Des pasteurs de Floride exhortent les élus républicains à rétablir le TPS pour les Haïtiens après une décision de la Cour suprême…

Marlene Bstien en noir, gauche entouree de jeunes haitiennes

TALLAHASSEE, jeudi 9 juillet 2026 (RHINEWS)– Un groupe de responsables religieux de Floride a appelé les principaux élus républicains de l’État et du Congrès américain à intervenir en faveur des bénéficiaires haïtiens du Statut de protection temporaire (TPS), après une récente décision de la Cour suprême des États-Unis autorisant l’administration du président Donald Trump à mettre fin à cette protection.

Réunis à Tallahassee, le révérend Dr. R.B. Holmes Jr. et plusieurs autres pasteurs ont exhorté le gouverneur Ron DeSantis, les sénateurs fédéraux Rick Scott et Ashley Moody ainsi que les membres républicains du Congrès à soutenir des mesures permettant aux Haïtiens concernés de conserver leur droit de vivre et de travailler légalement aux États-Unis.

« La Cour suprême s’est trompée. Nous devons parler avec justice. Nous ne devons pas déporter les Haïtiens. Nous devons ouvrir nos cœurs et les accueillir », a déclaré le révérend Holmes lors d’une conférence de presse.

Les responsables religieux ont estimé que les bénéficiaires haïtiens du TPS, dont beaucoup vivent aux États-Unis depuis de nombreuses années, ont contribué au développement économique du pays, paient des impôts et participent activement à la vie de leurs communautés. Ils ont plaidé en faveur d’une solution législative offrant une protection durable, voire une voie vers la résidence permanente pour les personnes concernées.

Dans une lettre adressée aux sénateurs Rick Scott et Ashley Moody, les pasteurs demandent au Congrès d’examiner une initiative permettant de maintenir la protection des ressortissants haïtiens. Selon eux, aucune réponse ne leur était parvenue au moment de leur intervention publique.

La mobilisation intervient après une décision de la Cour suprême autorisant l’administration fédérale à poursuivre le processus de suppression du TPS pour les ressortissants haïtiens et syriens. Les juges ont estimé que la législation encadrant ce programme limite considérablement les possibilités de contrôle judiciaire des décisions prises par le département de la Sécurité intérieure concernant l’octroi ou la fin de ce statut.

Créé par le Congrès américain en 1990, le Temporary Protected Status permet à des ressortissants étrangers déjà présents sur le territoire américain de demeurer légalement aux États-Unis lorsque leur pays d’origine est confronté à un conflit armé, une catastrophe naturelle ou d’autres circonstances exceptionnelles empêchant un retour en toute sécurité. Les bénéficiaires obtiennent une protection contre l’expulsion ainsi qu’une autorisation de travail pendant la durée de validité du programme.
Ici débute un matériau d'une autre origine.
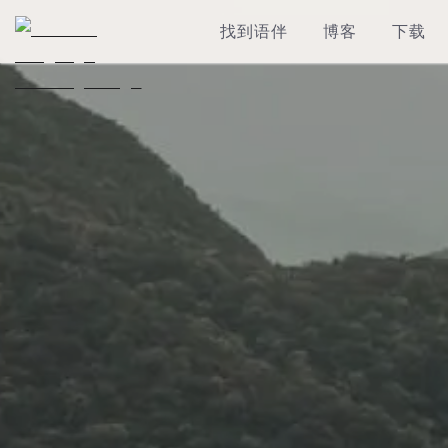
找到语伴
博客
下载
Selon les autorités américaines, plus d’un million de personnes originaires de plusieurs pays bénéficient actuellement du TPS, dont plusieurs centaines de milliers d’Haïtiens.

La perspective de la suppression de cette protection continue de diviser les responsables politiques américains. Le représentant républicain de Floride Bernie Jacques, d’origine haïtienne, a défendu la position de l’administration Trump, estimant que le caractère temporaire du programme devait être respecté et que le gouvernement fédéral disposait du pouvoir d’y mettre un terme.
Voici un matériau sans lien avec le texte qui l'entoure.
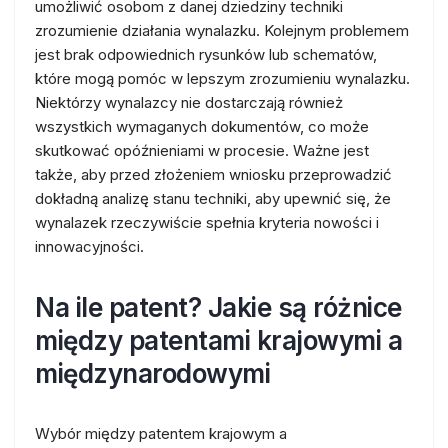
umożliwić osobom z danej dziedziny techniki
zrozumienie działania wynalazku. Kolejnym problemem
jest brak odpowiednich rysunków lub schematów,
które mogą pomóc w lepszym zrozumieniu wynalazku.
Niektórzy wynalazcy nie dostarczają również
wszystkich wymaganych dokumentów, co może
skutkować opóźnieniami w procesie. Ważne jest
także, aby przed złożeniem wniosku przeprowadzić
dokładną analizę stanu techniki, aby upewnić się, że
wynalazek rzeczywiście spełnia kryteria nowości i
innowacyjności.
Na ile patent? Jakie są różnice
między patentami krajowymi a
międzynarodowymi
Wybór między patentem krajowym a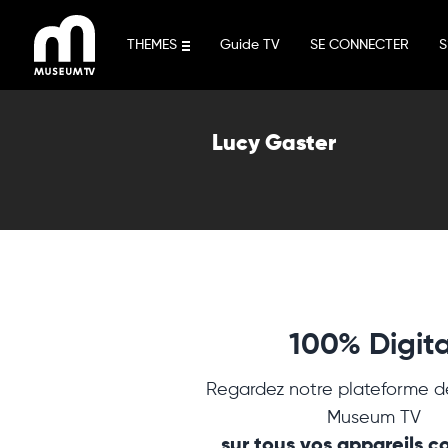
Aller
au
THEMES
Guide TV
SE CONNECTER
S
contenu
Lucy Gaster
100% Digita
Regardez notre plateforme d
Museum TV
sur tous vos appareils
À l’inverse, le représentant républicain Carlos Giménez, élu de Miami-Dade où réside une importante communauté haïtienne, a jugé qu’une telle décision constituerait « une grave erreur », estimant que les conditions actuelles en Haïti ne permettent pas un retour sûr des migrants. Il soutient une proposition de loi visant à prolonger le TPS accordé aux Haïtiens jusqu’en 2029.

Les organisations de défense des droits des immigrés rappellent que la crise sécuritaire et humanitaire en Haïti demeure particulièrement grave, marquée par l’expansion des groupes armés, les déplacements massifs de population, l’effondrement de nombreux services publics et une insécurité alimentaire persistante. Elles estiment que le renvoi des bénéficiaires du TPS les exposerait à des risques importants.
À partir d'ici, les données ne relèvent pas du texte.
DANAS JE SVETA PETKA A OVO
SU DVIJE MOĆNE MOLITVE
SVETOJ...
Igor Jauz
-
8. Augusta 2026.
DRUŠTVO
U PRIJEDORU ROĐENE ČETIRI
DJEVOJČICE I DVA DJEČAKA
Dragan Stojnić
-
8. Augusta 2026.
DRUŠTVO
Au-delà des préoccupations humanitaires, plusieurs économistes soulignent également que les travailleurs haïtiens occupent une place importante dans plusieurs secteurs de l’économie américaine, notamment les soins de santé, l’aide à domicile, l’hôtellerie, la restauration, le bâtiment et les services, où ils contribuent à atténuer les pénuries de main-d’œuvre.

Si la décision de la Cour suprême constitue une victoire juridique pour l’administration Trump, elle ne met pas fin aux procédures engagées devant les juridictions fédérales. Plusieurs recours demeurent en cours concernant les modalités d’application de la suppression du TPS, tandis que des élus et des organisations poursuivent leurs démarches afin d’obtenir une solution législative pour les bénéficiaires haïtiens.